Opens Fri Aug 1
There is something wonderful happening in Northfork, something not easily pigeonholed. The final installment of the Polish Brothers' indie trilogy--which began with the inspired Twin Falls, Idaho, then stumbled with the karaoke blunder Jackpot--Northfork is a challenging picture. It's an exercise in magical realism and a rumination on death that makes you realize what is truly great about cinema.
Am I over-praising? Possibly, but even if Northfork is not entirely successful, its mystery and beauty can't be denied. The story: In 1955, the small heartland of Northfork is about to disappear, a casualty of a newly constructed hydroelectric dam. In an attempt to move every resident out, an evacuation committee (made up of trenchcoated, fedora-capped men) has been assembled. These men make their way through the eerie and near-empty area, trying to coax the few remaining holdouts from their land. Meanwhile, a sickly orphan, confined to bed and afflicted with feverish dreams, lies under the care of a local pastor (Nick Nolte). The inhabitants of the boy's dreams: a pack of mangy angels who may or may not be searching for him.

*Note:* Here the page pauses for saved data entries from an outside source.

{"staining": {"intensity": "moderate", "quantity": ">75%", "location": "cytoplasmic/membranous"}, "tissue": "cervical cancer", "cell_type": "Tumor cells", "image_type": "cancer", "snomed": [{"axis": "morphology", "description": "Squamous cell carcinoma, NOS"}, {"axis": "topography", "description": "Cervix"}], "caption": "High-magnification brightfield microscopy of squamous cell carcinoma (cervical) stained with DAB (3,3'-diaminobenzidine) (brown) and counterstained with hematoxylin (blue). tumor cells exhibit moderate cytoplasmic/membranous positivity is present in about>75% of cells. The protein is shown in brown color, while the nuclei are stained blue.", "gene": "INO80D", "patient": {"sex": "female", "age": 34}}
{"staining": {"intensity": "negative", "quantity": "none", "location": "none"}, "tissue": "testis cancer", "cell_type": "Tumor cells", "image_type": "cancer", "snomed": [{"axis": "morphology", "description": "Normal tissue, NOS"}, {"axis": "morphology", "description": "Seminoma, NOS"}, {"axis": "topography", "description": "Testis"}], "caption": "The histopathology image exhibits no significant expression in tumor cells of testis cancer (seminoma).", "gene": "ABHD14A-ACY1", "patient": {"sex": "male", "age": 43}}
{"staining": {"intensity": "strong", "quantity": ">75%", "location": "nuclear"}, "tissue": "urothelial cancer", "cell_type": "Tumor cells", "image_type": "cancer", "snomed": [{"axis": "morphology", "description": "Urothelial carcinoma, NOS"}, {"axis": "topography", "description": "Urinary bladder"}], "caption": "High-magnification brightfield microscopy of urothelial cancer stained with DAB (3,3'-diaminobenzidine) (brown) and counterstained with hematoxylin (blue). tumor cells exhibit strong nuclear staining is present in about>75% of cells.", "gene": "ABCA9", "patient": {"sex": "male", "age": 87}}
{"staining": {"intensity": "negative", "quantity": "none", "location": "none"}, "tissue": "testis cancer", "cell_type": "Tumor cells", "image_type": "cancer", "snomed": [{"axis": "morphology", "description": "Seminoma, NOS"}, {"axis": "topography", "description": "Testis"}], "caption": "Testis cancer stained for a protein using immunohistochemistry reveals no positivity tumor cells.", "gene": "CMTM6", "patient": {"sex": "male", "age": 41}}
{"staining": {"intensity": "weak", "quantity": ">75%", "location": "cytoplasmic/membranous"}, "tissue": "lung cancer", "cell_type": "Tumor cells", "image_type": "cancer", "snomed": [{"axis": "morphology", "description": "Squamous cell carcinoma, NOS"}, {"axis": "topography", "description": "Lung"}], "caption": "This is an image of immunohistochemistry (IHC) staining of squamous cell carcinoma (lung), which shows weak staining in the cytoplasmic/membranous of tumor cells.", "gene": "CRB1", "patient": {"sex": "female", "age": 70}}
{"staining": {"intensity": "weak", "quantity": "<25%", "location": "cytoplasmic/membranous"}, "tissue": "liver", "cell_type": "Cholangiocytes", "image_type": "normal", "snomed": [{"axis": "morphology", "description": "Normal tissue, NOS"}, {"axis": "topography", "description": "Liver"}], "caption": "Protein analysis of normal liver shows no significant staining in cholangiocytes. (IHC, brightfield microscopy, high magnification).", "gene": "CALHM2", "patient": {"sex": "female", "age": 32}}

Filmed with little more than a gray palette, Northfork moves at a deliberate pace, holding your attention by only offering explanations when they are absolutely needed; the cards are kept close to chest here, which is a cinematic skill long on the rim of extinction. There are no easy answers in Northfork, but in a summer when the bulk of films are closer to a jar of Gerber baby food than intelligent adult flicks, a little respite is certainly in order. From the opening shot, of a dark lake that is curiously sprouting coffins from beneath its surface, the Polish Brothers have crafted a film that is gorgeous, confusing, and occasionally sad. A film that does what all the best films do: inspire argument.